### Exercise data:
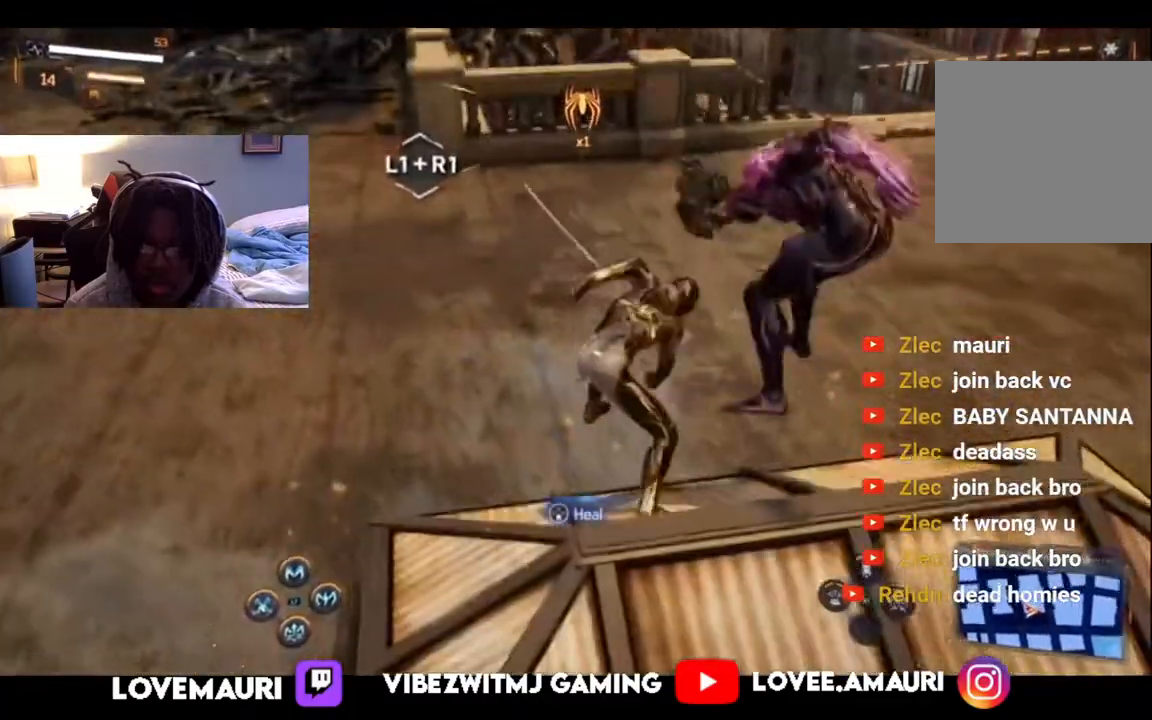
{"buttons": ["SQUARE"], "left_stick": "up-right", "right_stick": "center", "events": [[117, "SQUARE", "up"], [183, "SQUARE", "down"], [317, "SQUARE", "up"], [417, "SQUARE", "down"]]}
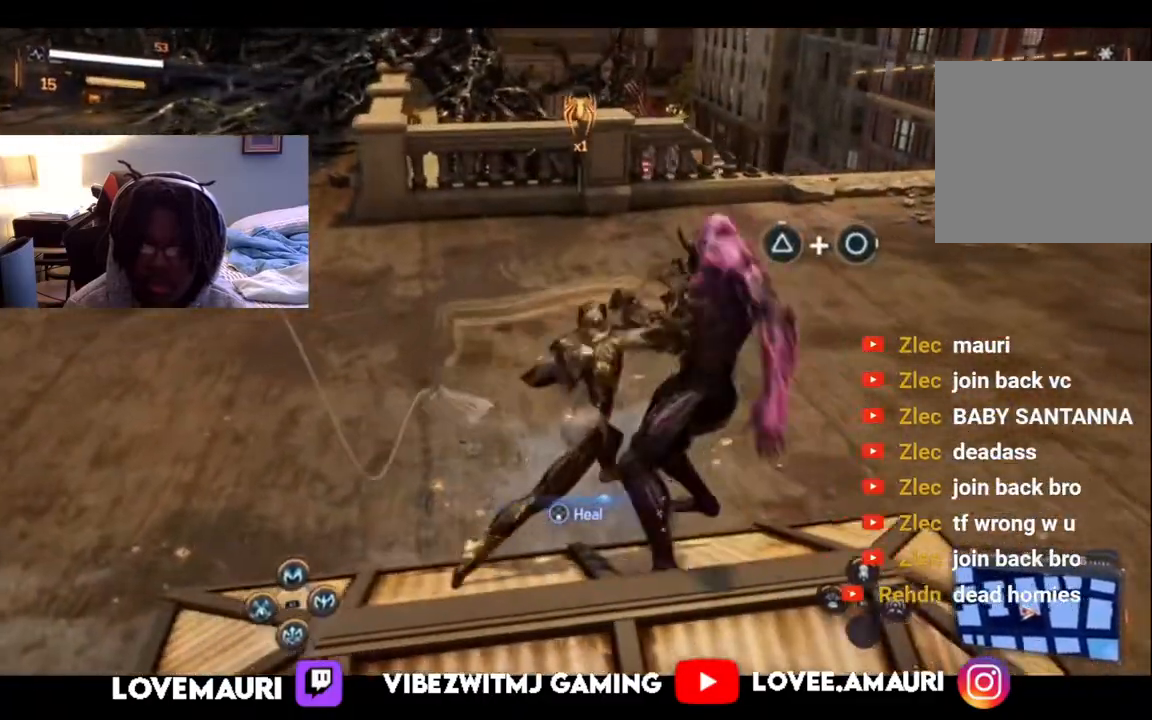
{"buttons": ["SQUARE"], "left_stick": "center", "right_stick": "center", "events": [[33, "SQUARE", "up"], [100, "SQUARE", "down"], [233, "SQUARE", "up"], [250, "left_stick", "center"], [350, "DPAD_DOWN", "down"], [433, "SQUARE", "down"], [467, "DPAD_DOWN", "up"]]}
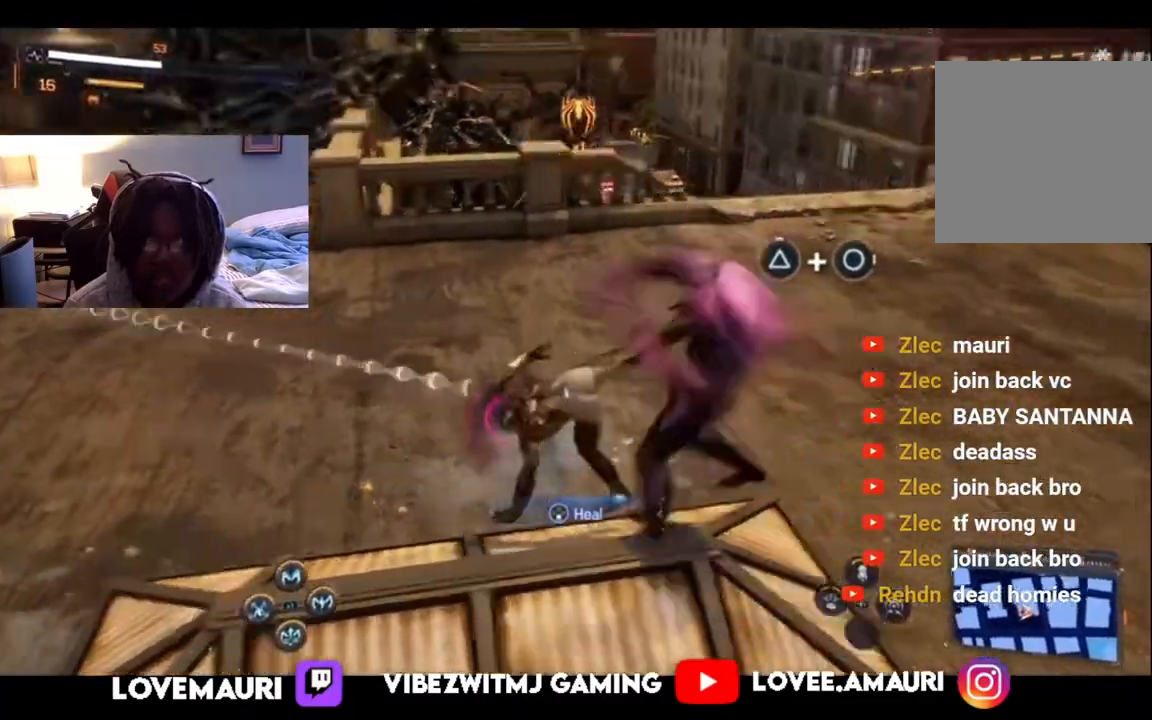
{"buttons": ["SQUARE"], "left_stick": "right", "right_stick": "center", "events": [[100, "SQUARE", "up"], [167, "SQUARE", "down"], [167, "left_stick", "right"], [300, "SQUARE", "up"], [383, "SQUARE", "down"]]}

### Task item:
Give back all the data exactly, minus pictures.

### Result below:
{"buttons": ["SQUARE"], "left_stick": "up-right", "right_stick": "center", "events": [[117, "SQUARE", "up"], [183, "SQUARE", "down"], [317, "SQUARE", "up"], [417, "SQUARE", "down"]]}
{"buttons": ["SQUARE"], "left_stick": "center", "right_stick": "center", "events": [[33, "SQUARE", "up"], [100, "SQUARE", "down"], [233, "SQUARE", "up"], [250, "left_stick", "center"], [350, "DPAD_DOWN", "down"], [433, "SQUARE", "down"], [467, "DPAD_DOWN", "up"]]}
{"buttons": ["SQUARE"], "left_stick": "right", "right_stick": "center", "events": [[100, "SQUARE", "up"], [167, "SQUARE", "down"], [167, "left_stick", "right"], [300, "SQUARE", "up"], [383, "SQUARE", "down"]]}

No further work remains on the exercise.